Posted from: Ayuthaya, Thailand
The ruins at Ayuthaya were like nothing I’d ever seen. Wat Si Sanphet, the largest of the templates, boasting three towering stone chedis, was used by 14th-century kings. I’ve read that it “once contained a 16m-high standing Buddha covered with 250 kgs of gold which was melted down by Burmese conqueror.”
I spent 4 hours marching from wat to wat, astounded that such heritage was plunked around the city, some ignored brick towers in the backyards of slums.
I started my tour at Wat Phra Mahathat and Wat Ratburana, across the street from each other, the former being home to a Buddha’s head statue around which a tree has grown – one of the most photographed sites in the city. Although the head is at knee level, an adjacent sign asks that you not stand taller than the head out of respect, and so visitors crouch and scrabble around on their knees.
I haven’t been to enough ancient grounds to know if it holds uniformly true, but it would seem that they would all exude the same powerful, solemn resonance as these did.

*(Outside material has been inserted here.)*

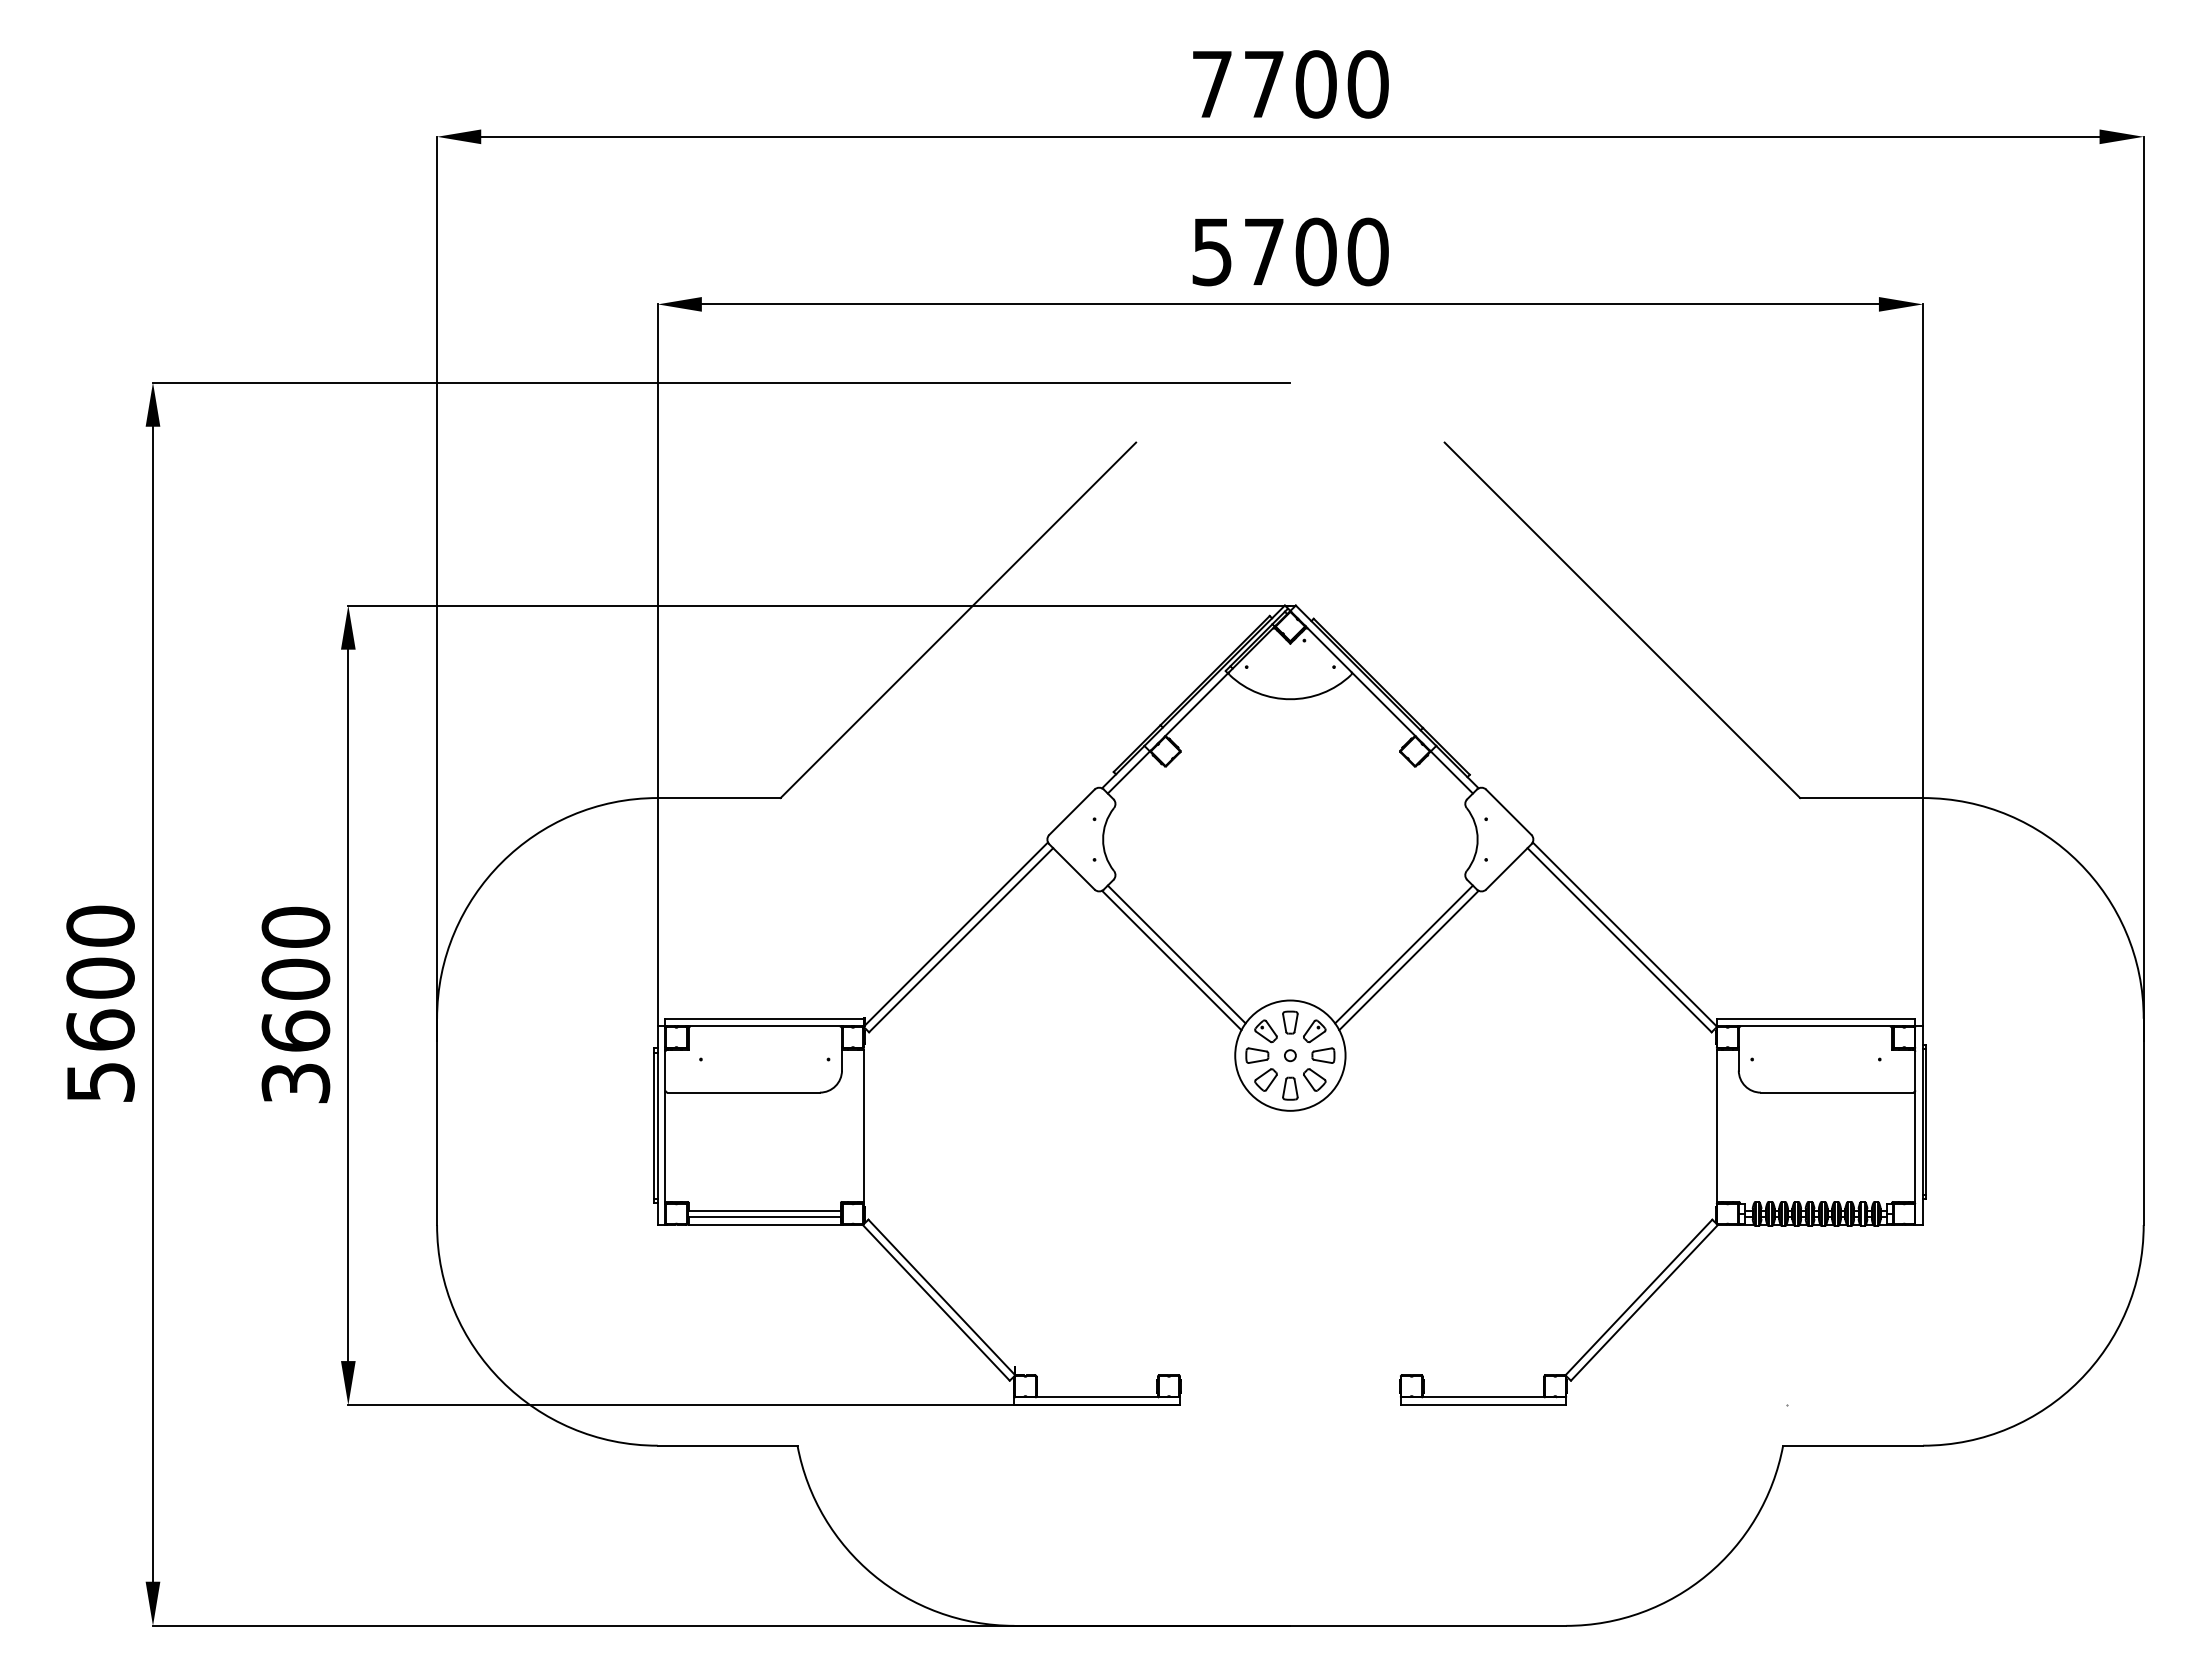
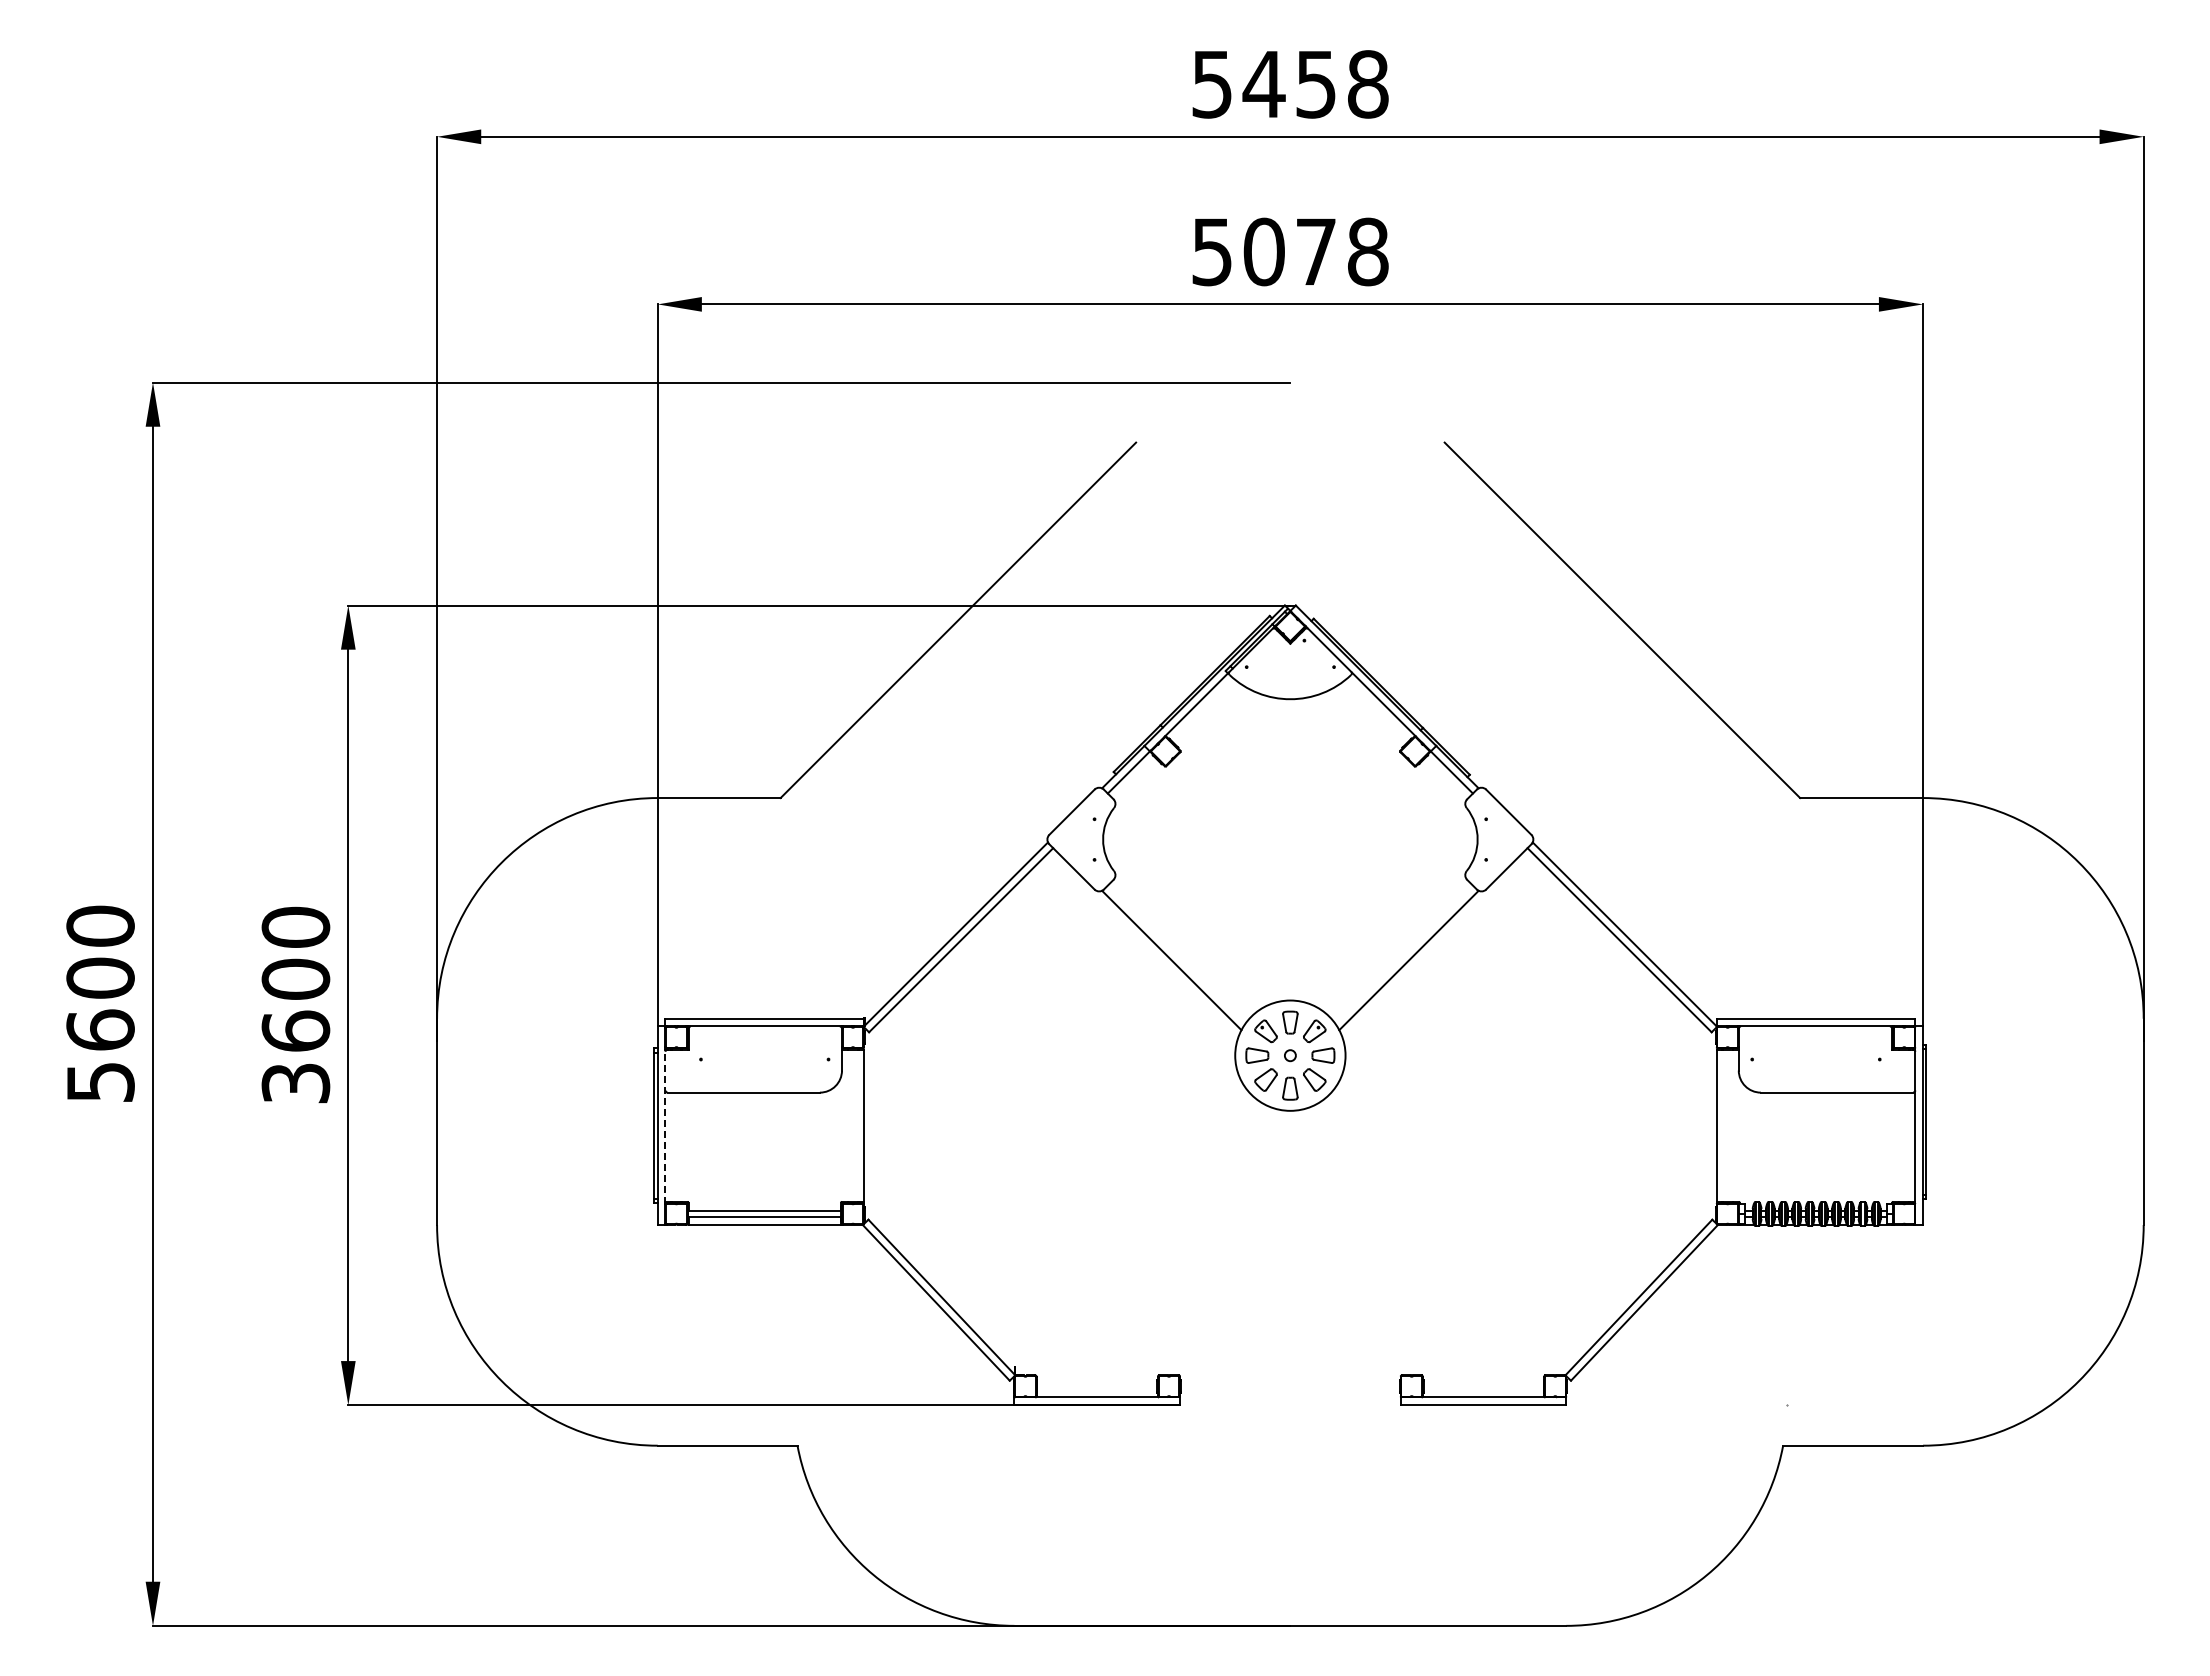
text at (1290, 84): 7700 -> 5458
text at (1315, 251): 5700 -> 5078
line at (1176, 954): present -> none
line at (1403, 954): present -> none
line at (665, 1125): solid -> dashed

Ayuthaya’s geographical features are worth a mention as well. It’s surrounded on all sides by rivers and the joining and splitting of rivers, making a sort of island in the middle of flatlands. My guesthouse, baan Khun Phra, sits on the bank of the Mae Nam Pa Sak, which meets the much larger Mae Nam Chao Phraya about 1km south. There are tugboats, longboats and little fishing sampans and every building on the channel’s edge has two entrances, one for foot traffic and one for water traffic.
Tomorrow I take the night train to Chiang Mai for a few months of blood.